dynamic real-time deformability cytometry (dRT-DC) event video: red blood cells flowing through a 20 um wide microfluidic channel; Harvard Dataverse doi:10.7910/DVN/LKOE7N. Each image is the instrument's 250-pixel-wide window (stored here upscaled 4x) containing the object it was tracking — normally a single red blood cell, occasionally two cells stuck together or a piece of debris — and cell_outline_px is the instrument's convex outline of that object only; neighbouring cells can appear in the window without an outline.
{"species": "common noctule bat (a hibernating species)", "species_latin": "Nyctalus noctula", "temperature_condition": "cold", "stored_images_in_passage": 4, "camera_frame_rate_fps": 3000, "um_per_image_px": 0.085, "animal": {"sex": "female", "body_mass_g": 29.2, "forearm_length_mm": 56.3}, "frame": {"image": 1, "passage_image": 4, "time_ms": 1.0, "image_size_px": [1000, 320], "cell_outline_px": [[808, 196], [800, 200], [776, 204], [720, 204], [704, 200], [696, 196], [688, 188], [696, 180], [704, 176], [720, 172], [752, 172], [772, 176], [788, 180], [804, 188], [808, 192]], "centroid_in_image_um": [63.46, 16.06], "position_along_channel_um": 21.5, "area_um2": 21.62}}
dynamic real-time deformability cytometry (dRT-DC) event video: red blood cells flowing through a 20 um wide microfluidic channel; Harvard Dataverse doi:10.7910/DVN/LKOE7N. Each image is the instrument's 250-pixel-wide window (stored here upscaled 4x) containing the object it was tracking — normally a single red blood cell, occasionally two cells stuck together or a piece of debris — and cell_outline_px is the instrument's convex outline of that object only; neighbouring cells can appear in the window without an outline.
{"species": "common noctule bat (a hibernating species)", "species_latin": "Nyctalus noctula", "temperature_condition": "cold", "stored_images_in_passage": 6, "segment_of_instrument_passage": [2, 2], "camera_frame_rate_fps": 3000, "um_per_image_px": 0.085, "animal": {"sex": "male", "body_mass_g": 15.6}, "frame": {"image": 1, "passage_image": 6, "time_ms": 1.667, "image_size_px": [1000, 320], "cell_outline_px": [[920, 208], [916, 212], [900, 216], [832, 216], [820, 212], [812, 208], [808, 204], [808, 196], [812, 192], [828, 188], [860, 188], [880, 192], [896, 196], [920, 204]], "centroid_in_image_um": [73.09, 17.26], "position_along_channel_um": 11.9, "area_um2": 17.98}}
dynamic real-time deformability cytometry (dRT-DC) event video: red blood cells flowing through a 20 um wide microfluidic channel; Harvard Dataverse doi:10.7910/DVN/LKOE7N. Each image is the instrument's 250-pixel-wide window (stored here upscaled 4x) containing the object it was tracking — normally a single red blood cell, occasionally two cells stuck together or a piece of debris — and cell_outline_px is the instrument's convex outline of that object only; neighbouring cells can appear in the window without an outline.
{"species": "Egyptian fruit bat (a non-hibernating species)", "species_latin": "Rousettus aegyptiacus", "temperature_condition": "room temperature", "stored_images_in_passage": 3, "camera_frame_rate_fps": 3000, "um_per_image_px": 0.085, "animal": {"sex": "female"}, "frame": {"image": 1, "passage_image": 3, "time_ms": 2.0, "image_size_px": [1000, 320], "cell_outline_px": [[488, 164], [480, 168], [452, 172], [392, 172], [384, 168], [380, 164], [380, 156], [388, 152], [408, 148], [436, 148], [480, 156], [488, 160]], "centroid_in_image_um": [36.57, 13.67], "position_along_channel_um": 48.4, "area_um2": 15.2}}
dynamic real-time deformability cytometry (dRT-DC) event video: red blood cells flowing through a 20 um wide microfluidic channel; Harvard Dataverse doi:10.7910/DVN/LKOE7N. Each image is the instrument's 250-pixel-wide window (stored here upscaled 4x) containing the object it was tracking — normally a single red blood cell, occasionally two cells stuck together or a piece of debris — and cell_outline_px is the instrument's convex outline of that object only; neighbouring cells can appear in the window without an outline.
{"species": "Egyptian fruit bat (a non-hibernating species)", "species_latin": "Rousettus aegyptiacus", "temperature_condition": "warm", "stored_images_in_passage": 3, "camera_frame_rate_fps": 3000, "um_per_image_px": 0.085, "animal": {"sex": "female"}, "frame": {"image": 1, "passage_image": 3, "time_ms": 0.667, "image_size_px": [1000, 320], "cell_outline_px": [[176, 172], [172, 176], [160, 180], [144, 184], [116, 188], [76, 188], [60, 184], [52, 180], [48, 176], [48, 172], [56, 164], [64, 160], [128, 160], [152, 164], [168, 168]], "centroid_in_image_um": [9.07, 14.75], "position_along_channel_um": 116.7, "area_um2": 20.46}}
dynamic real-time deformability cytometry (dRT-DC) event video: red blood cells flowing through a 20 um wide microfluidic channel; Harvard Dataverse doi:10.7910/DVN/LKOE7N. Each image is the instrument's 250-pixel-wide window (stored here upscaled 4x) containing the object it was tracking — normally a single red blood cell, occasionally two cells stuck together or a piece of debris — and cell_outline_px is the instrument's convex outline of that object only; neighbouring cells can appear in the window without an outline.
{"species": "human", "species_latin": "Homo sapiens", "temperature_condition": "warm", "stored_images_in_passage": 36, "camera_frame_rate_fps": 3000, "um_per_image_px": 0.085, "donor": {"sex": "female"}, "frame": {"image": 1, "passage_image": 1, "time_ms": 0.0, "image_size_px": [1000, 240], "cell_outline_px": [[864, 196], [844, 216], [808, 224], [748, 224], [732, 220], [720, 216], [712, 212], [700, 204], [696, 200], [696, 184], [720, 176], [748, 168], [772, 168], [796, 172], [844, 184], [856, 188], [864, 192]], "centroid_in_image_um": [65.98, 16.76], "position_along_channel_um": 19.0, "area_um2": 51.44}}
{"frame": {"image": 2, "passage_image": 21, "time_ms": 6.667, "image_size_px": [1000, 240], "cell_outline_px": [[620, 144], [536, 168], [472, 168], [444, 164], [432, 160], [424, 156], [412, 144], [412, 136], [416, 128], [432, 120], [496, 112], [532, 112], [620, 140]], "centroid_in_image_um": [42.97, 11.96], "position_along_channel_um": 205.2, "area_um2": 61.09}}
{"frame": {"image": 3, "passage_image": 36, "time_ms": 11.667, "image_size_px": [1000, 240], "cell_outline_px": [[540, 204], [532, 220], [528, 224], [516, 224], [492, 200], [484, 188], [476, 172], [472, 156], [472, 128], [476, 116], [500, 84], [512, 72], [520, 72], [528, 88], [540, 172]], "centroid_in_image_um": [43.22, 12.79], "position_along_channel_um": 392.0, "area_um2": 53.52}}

────────────────────────────────────────

# OBJECTIVE
Above are some records; repeat all of them exactly.

# COMPLETED EXERCISE
dynamic real-time deformability cytometry (dRT-DC) event video: red blood cells flowing through a 20 um wide microfluidic channel; Harvard Dataverse doi:10.7910/DVN/LKOE7N. Each image is the instrument's 250-pixel-wide window (stored here upscaled 4x) containing the object it was tracking — normally a single red blood cell, occasionally two cells stuck together or a piece of debris — and cell_outline_px is the instrument's convex outline of that object only; neighbouring cells can appear in the window without an outline.
{"species": "common noctule bat (a hibernating species)", "species_latin": "Nyctalus noctula", "temperature_condition": "cold", "stored_images_in_passage": 4, "camera_frame_rate_fps": 3000, "um_per_image_px": 0.085, "animal": {"sex": "female", "body_mass_g": 29.2, "forearm_length_mm": 56.3}, "frame": {"image": 1, "passage_image": 4, "time_ms": 1.0, "image_size_px": [1000, 320], "cell_outline_px": [[808, 196], [800, 200], [776, 204], [720, 204], [704, 200], [696, 196], [688, 188], [696, 180], [704, 176], [720, 172], [752, 172], [772, 176], [788, 180], [804, 188], [808, 192]], "centroid_in_image_um": [63.46, 16.06], "position_along_channel_um": 21.5, "area_um2": 21.62}}
dynamic real-time deformability cytometry (dRT-DC) event video: red blood cells flowing through a 20 um wide microfluidic channel; Harvard Dataverse doi:10.7910/DVN/LKOE7N. Each image is the instrument's 250-pixel-wide window (stored here upscaled 4x) containing the object it was tracking — normally a single red blood cell, occasionally two cells stuck together or a piece of debris — and cell_outline_px is the instrument's convex outline of that object only; neighbouring cells can appear in the window without an outline.
{"species": "common noctule bat (a hibernating species)", "species_latin": "Nyctalus noctula", "temperature_condition": "cold", "stored_images_in_passage": 6, "segment_of_instrument_passage": [2, 2], "camera_frame_rate_fps": 3000, "um_per_image_px": 0.085, "animal": {"sex": "male", "body_mass_g": 15.6}, "frame": {"image": 1, "passage_image": 6, "time_ms": 1.667, "image_size_px": [1000, 320], "cell_outline_px": [[920, 208], [916, 212], [900, 216], [832, 216], [820, 212], [812, 208], [808, 204], [808, 196], [812, 192], [828, 188], [860, 188], [880, 192], [896, 196], [920, 204]], "centroid_in_image_um": [73.09, 17.26], "position_along_channel_um": 11.9, "area_um2": 17.98}}
dynamic real-time deformability cytometry (dRT-DC) event video: red blood cells flowing through a 20 um wide microfluidic channel; Harvard Dataverse doi:10.7910/DVN/LKOE7N. Each image is the instrument's 250-pixel-wide window (stored here upscaled 4x) containing the object it was tracking — normally a single red blood cell, occasionally two cells stuck together or a piece of debris — and cell_outline_px is the instrument's convex outline of that object only; neighbouring cells can appear in the window without an outline.
{"species": "Egyptian fruit bat (a non-hibernating species)", "species_latin": "Rousettus aegyptiacus", "temperature_condition": "room temperature", "stored_images_in_passage": 3, "camera_frame_rate_fps": 3000, "um_per_image_px": 0.085, "animal": {"sex": "female"}, "frame": {"image": 1, "passage_image": 3, "time_ms": 2.0, "image_size_px": [1000, 320], "cell_outline_px": [[488, 164], [480, 168], [452, 172], [392, 172], [384, 168], [380, 164], [380, 156], [388, 152], [408, 148], [436, 148], [480, 156], [488, 160]], "centroid_in_image_um": [36.57, 13.67], "position_along_channel_um": 48.4, "area_um2": 15.2}}
dynamic real-time deformability cytometry (dRT-DC) event video: red blood cells flowing through a 20 um wide microfluidic channel; Harvard Dataverse doi:10.7910/DVN/LKOE7N. Each image is the instrument's 250-pixel-wide window (stored here upscaled 4x) containing the object it was tracking — normally a single red blood cell, occasionally two cells stuck together or a piece of debris — and cell_outline_px is the instrument's convex outline of that object only; neighbouring cells can appear in the window without an outline.
{"species": "Egyptian fruit bat (a non-hibernating species)", "species_latin": "Rousettus aegyptiacus", "temperature_condition": "warm", "stored_images_in_passage": 3, "camera_frame_rate_fps": 3000, "um_per_image_px": 0.085, "animal": {"sex": "female"}, "frame": {"image": 1, "passage_image": 3, "time_ms": 0.667, "image_size_px": [1000, 320], "cell_outline_px": [[176, 172], [172, 176], [160, 180], [144, 184], [116, 188], [76, 188], [60, 184], [52, 180], [48, 176], [48, 172], [56, 164], [64, 160], [128, 160], [152, 164], [168, 168]], "centroid_in_image_um": [9.07, 14.75], "position_along_channel_um": 116.7, "area_um2": 20.46}}
dynamic real-time deformability cytometry (dRT-DC) event video: red blood cells flowing through a 20 um wide microfluidic channel; Harvard Dataverse doi:10.7910/DVN/LKOE7N. Each image is the instrument's 250-pixel-wide window (stored here upscaled 4x) containing the object it was tracking — normally a single red blood cell, occasionally two cells stuck together or a piece of debris — and cell_outline_px is the instrument's convex outline of that object only; neighbouring cells can appear in the window without an outline.
{"species": "human", "species_latin": "Homo sapiens", "temperature_condition": "warm", "stored_images_in_passage": 36, "camera_frame_rate_fps": 3000, "um_per_image_px": 0.085, "donor": {"sex": "female"}, "frame": {"image": 1, "passage_image": 1, "time_ms": 0.0, "image_size_px": [1000, 240], "cell_outline_px": [[864, 196], [844, 216], [808, 224], [748, 224], [732, 220], [720, 216], [712, 212], [700, 204], [696, 200], [696, 184], [720, 176], [748, 168], [772, 168], [796, 172], [844, 184], [856, 188], [864, 192]], "centroid_in_image_um": [65.98, 16.76], "position_along_channel_um": 19.0, "area_um2": 51.44}}
{"frame": {"image": 2, "passage_image": 21, "time_ms": 6.667, "image_size_px": [1000, 240], "cell_outline_px": [[620, 144], [536, 168], [472, 168], [444, 164], [432, 160], [424, 156], [412, 144], [412, 136], [416, 128], [432, 120], [496, 112], [532, 112], [620, 140]], "centroid_in_image_um": [42.97, 11.96], "position_along_channel_um": 205.2, "area_um2": 61.09}}
{"frame": {"image": 3, "passage_image": 36, "time_ms": 11.667, "image_size_px": [1000, 240], "cell_outline_px": [[540, 204], [532, 220], [528, 224], [516, 224], [492, 200], [484, 188], [476, 172], [472, 156], [472, 128], [476, 116], [500, 84], [512, 72], [520, 72], [528, 88], [540, 172]], "centroid_in_image_um": [43.22, 12.79], "position_along_channel_um": 392.0, "area_um2": 53.52}}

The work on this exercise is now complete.